I can see how, in the early days of Warcraft, when the world was small and everyone still played on the old continents, a mount was more of a vanity thing. “Look at my rich ass traveling faster than you!” But, two expansions into this collective hallucination, mounts have ceased to be vanity and become necessity. Waiting until level 30 to get one and then having to farm a spectacular amount of gold is just asinine. If I ever want to play with my higher level friends, it’s going to take another year at this travel pace.
And here come the “stoopid noob” criticisms. Fine. But, as has been my point all along in this series, newbies pay Blizzard the same monthly rate as level 80s. If Blizzard insists on keeping Warcraft’s pacing this slow for the fewer and fewer newcomers coming to the game, there is going to be little incentive for them to stick around, since there are no longer as many players learning and slogging through at their level. It’s mostly free accounts and veterans power-leveling their alternate characters. My Alliance roll-playing server is filled with ghost towns during the week. Kalimdor is a little better on my Horde player-vs-player server, but not by much.
As I’ve said before, all the action is elsewhere, and I’d like to get there someday, not some year. But perhaps Blizzard has ceased to care.
I had 100 gold by the time I hit level 30, and I did not really try – just selling stuff made with my professions and the occasional green drop.

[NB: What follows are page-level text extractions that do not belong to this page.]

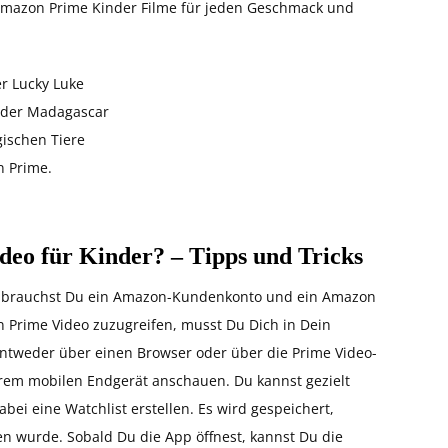
 Amazon Prime Kinder Filme für jeden Geschmack und
er Lucky Luke
 oder Madagascar
gischen Tiere
 Prime.
eo für Kinder? – Tipps und Tricks
brauchst Du ein Amazon-Kundenkonto und ein Amazon
Prime Video zuzugreifen, musst Du Dich in Dein
ntweder über einen Browser oder über die Prime Video-
em mobilen Endgerät anschauen. Du kannst gezielt
ei eine Watchlist erstellen. Es wird gespeichert,
n wurde. Sobald Du die App öffnest, kannst Du die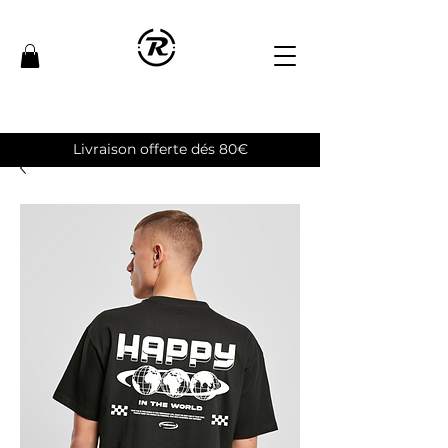
Livraison offerte dés 80€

You can go farm stuff like striny wolf meat, in use for cooking leveling – can sell a pack for a few gold (check your server auctions) and you get it in 5 mins.
In the next content patch, which will probably be along in a few weeks, you’ll be able to buy that mount at level 20 for 1 gold. The training will cost 4 gold. (All prices may be lower with faction discounts.)
Here’s a link to the patch notes for the upcoming patch: http://www.worldofwarcraft.com/patchnotes/test-realm-patchnotes.html
It’s taken long enough, but Blizzard does seem to be interested in alleviating some of the low-level travel tedium.